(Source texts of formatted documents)
---*---
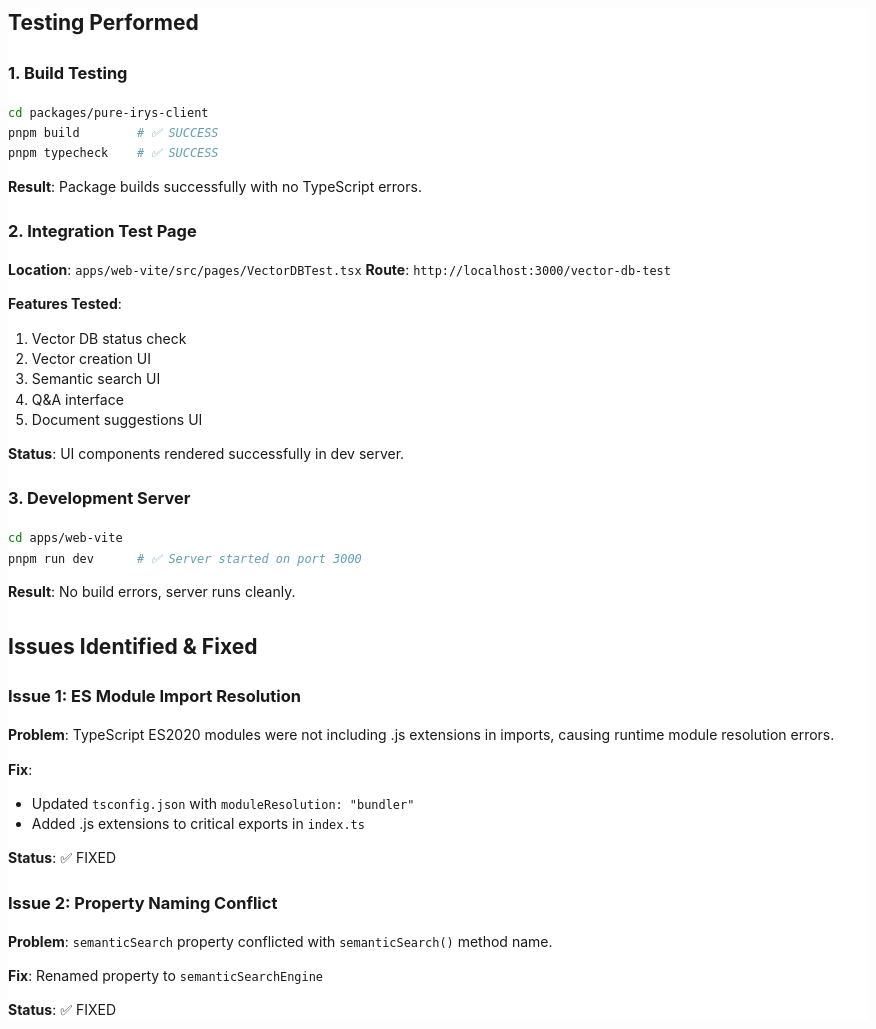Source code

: ## Testing Performed

### 1. Build Testing

```bash
cd packages/pure-irys-client
pnpm build        # ✅ SUCCESS
pnpm typecheck    # ✅ SUCCESS
```

**Result**: Package builds successfully with no TypeScript errors.

### 2. Integration Test Page

**Location**: `apps/web-vite/src/pages/VectorDBTest.tsx`
**Route**: `http://localhost:3000/vector-db-test`

**Features Tested**:
1. Vector DB status check
2. Vector creation UI
3. Semantic search UI
4. Q&A interface
5. Document suggestions UI

**Status**: UI components rendered successfully in dev server.

### 3. Development Server

```bash
cd apps/web-vite
pnpm run dev      # ✅ Server started on port 3000
```

**Result**: No build errors, server runs cleanly.

## Issues Identified & Fixed

### Issue 1: ES Module Import Resolution

**Problem**: TypeScript ES2020 modules were not including .js extensions in imports, causing runtime module resolution errors.

**Fix**:
- Updated `tsconfig.json` with `moduleResolution: "bundler"`
- Added .js extensions to critical exports in `index.ts`

**Status**: ✅ FIXED

### Issue 2: Property Naming Conflict

**Problem**: `semanticSearch` property conflicted with `semanticSearch()` method name.

**Fix**: Renamed property to `semanticSearchEngine`

**Status**: ✅ FIXED
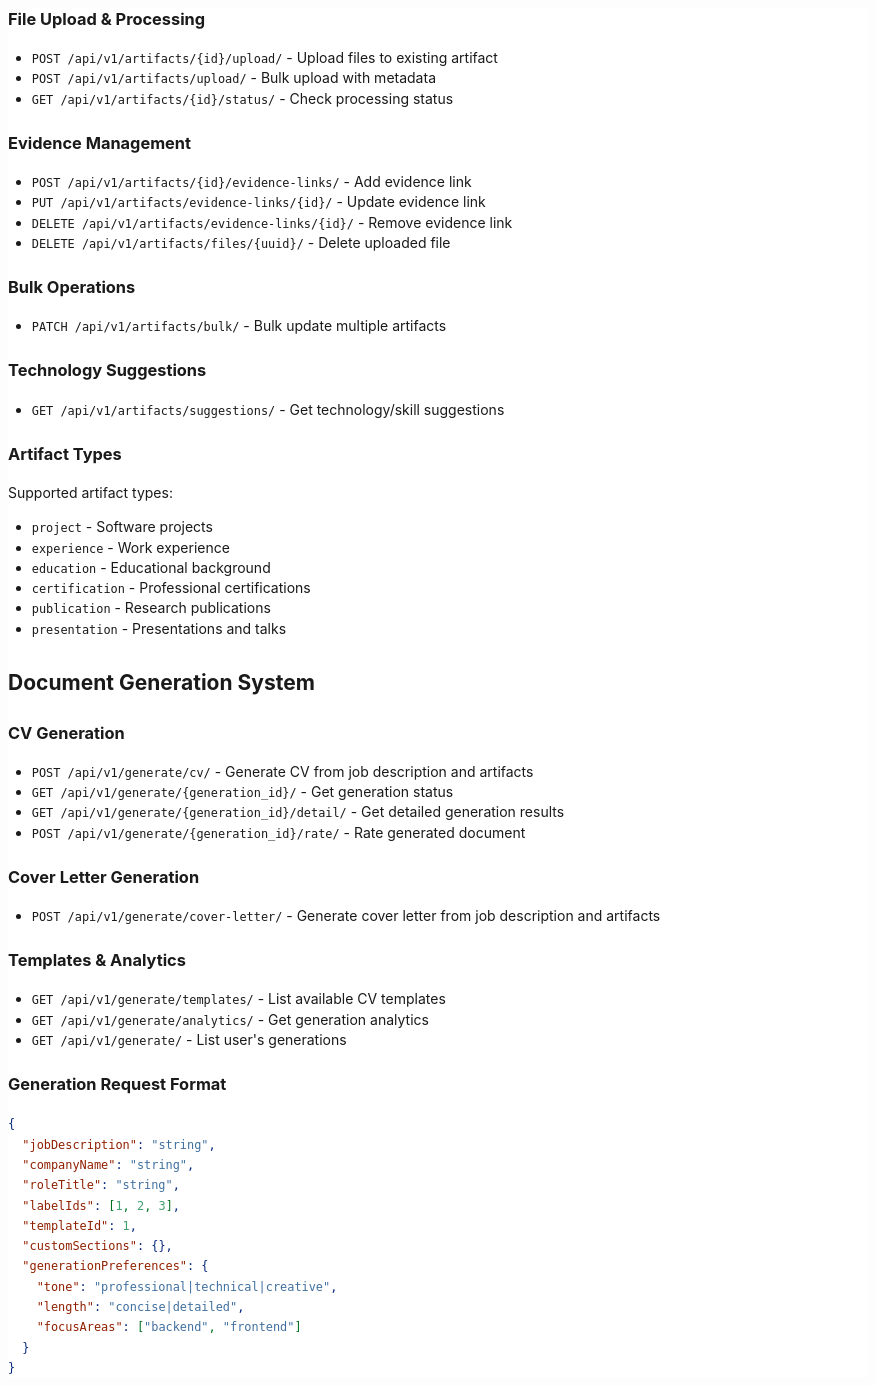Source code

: ### File Upload & Processing
- `POST /api/v1/artifacts/{id}/upload/` - Upload files to existing artifact
- `POST /api/v1/artifacts/upload/` - Bulk upload with metadata
- `GET /api/v1/artifacts/{id}/status/` - Check processing status

### Evidence Management
- `POST /api/v1/artifacts/{id}/evidence-links/` - Add evidence link
- `PUT /api/v1/artifacts/evidence-links/{id}/` - Update evidence link
- `DELETE /api/v1/artifacts/evidence-links/{id}/` - Remove evidence link
- `DELETE /api/v1/artifacts/files/{uuid}/` - Delete uploaded file

### Bulk Operations
- `PATCH /api/v1/artifacts/bulk/` - Bulk update multiple artifacts

### Technology Suggestions
- `GET /api/v1/artifacts/suggestions/` - Get technology/skill suggestions

### Artifact Types
Supported artifact types:
- `project` - Software projects
- `experience` - Work experience
- `education` - Educational background
- `certification` - Professional certifications
- `publication` - Research publications
- `presentation` - Presentations and talks

## Document Generation System

### CV Generation
- `POST /api/v1/generate/cv/` - Generate CV from job description and artifacts
- `GET /api/v1/generate/{generation_id}/` - Get generation status
- `GET /api/v1/generate/{generation_id}/detail/` - Get detailed generation results
- `POST /api/v1/generate/{generation_id}/rate/` - Rate generated document

### Cover Letter Generation
- `POST /api/v1/generate/cover-letter/` - Generate cover letter from job description and artifacts

### Templates & Analytics
- `GET /api/v1/generate/templates/` - List available CV templates
- `GET /api/v1/generate/analytics/` - Get generation analytics
- `GET /api/v1/generate/` - List user's generations

### Generation Request Format
```json
{
  "jobDescription": "string",
  "companyName": "string",
  "roleTitle": "string",
  "labelIds": [1, 2, 3],
  "templateId": 1,
  "customSections": {},
  "generationPreferences": {
    "tone": "professional|technical|creative",
    "length": "concise|detailed",
    "focusAreas": ["backend", "frontend"]
  }
}
```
---*---
Exercise requirements: Filter the data, keeping only the lines that contain "files".

Written solution:
- `POST /api/v1/artifacts/{id}/upload/` - Upload files to existing artifact
- `DELETE /api/v1/artifacts/files/{uuid}/` - Delete uploaded file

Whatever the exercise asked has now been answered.